Exercise instructions. Reproduce every entry below word for word, leaving out the pictures.

═══

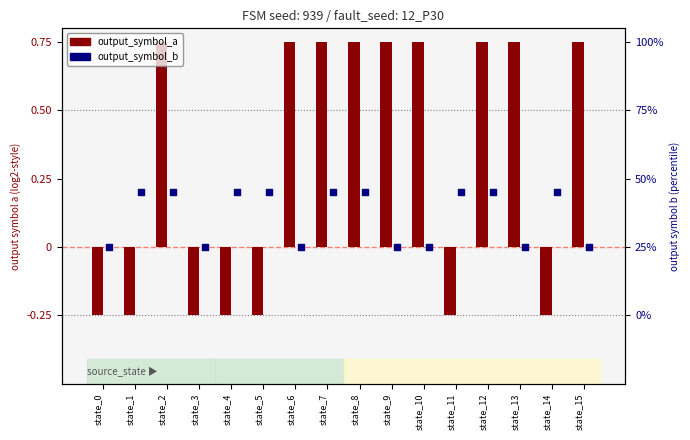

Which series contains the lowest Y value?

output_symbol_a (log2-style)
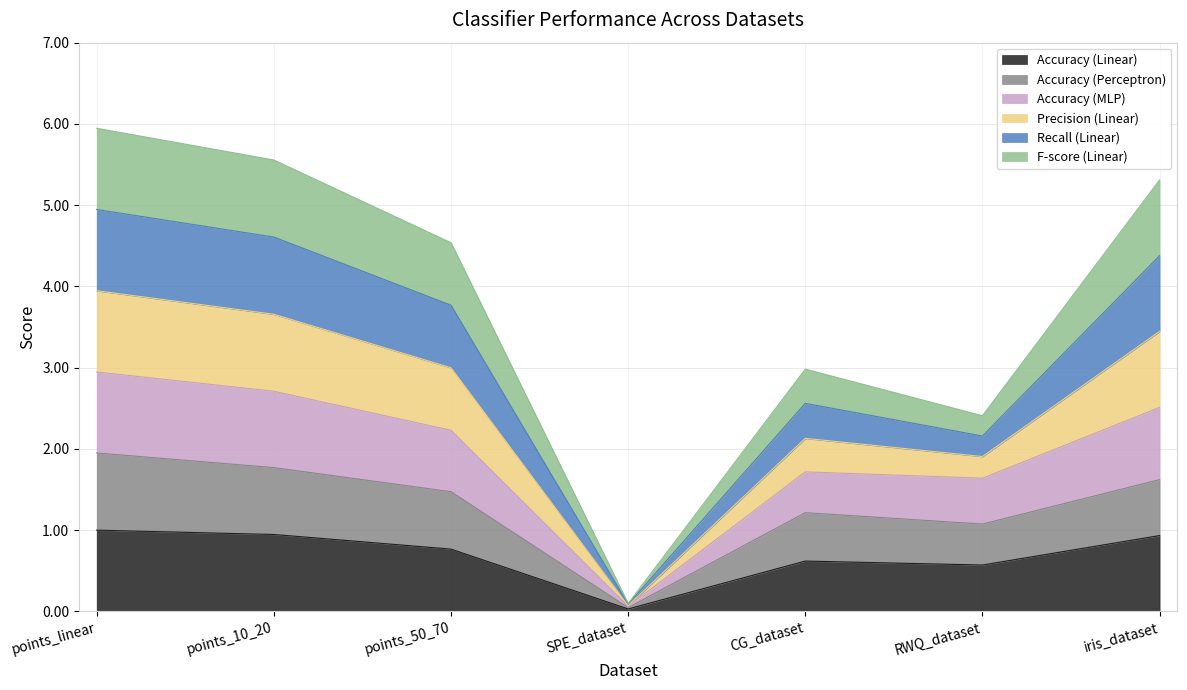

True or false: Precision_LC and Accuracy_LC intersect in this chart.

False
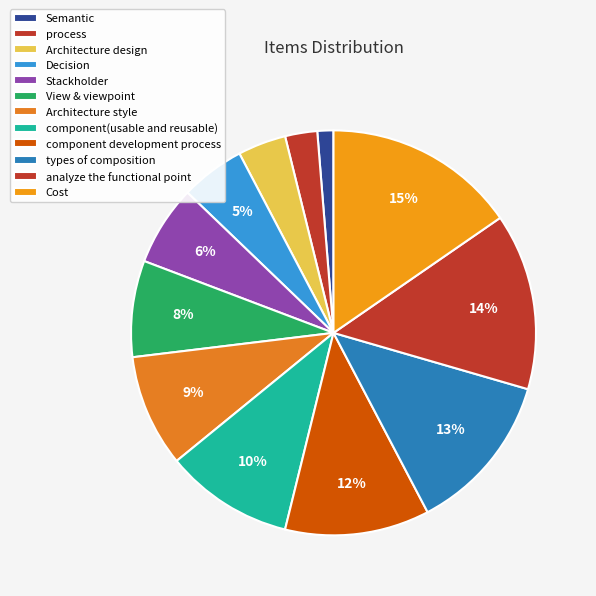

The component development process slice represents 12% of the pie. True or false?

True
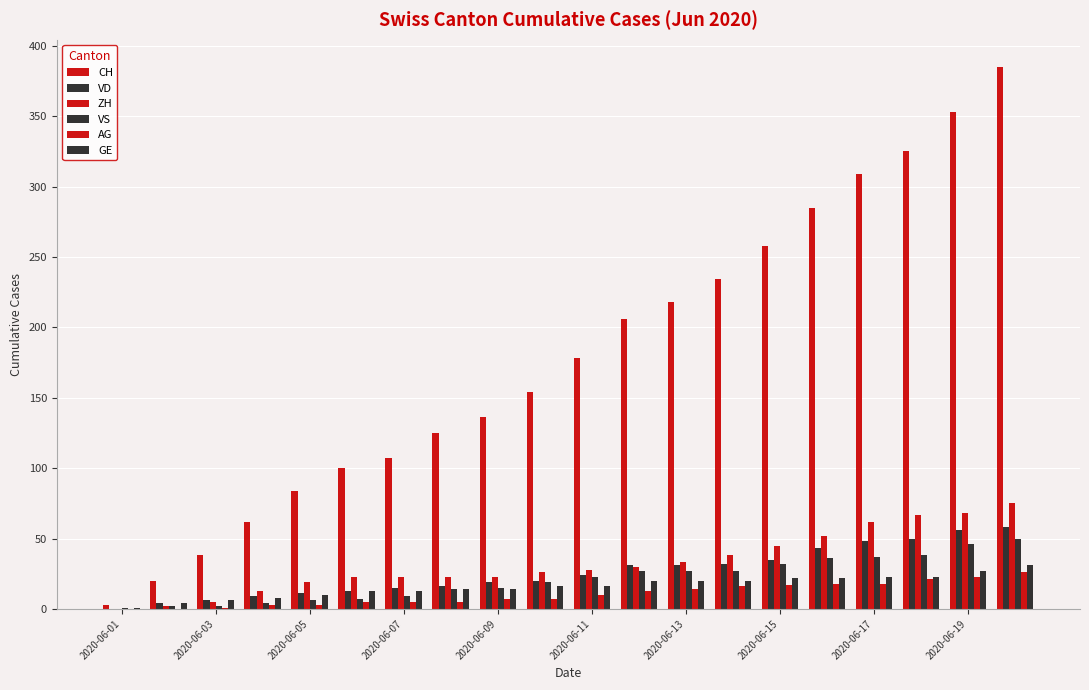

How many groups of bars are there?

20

═══

Answer space.
Which series contains the lowest Y value?

output_symbol_a (log2-style)

True or false: Precision_LC and Accuracy_LC intersect in this chart.

False

The component development process slice represents 12% of the pie. True or false?

True

How many groups of bars are there?

20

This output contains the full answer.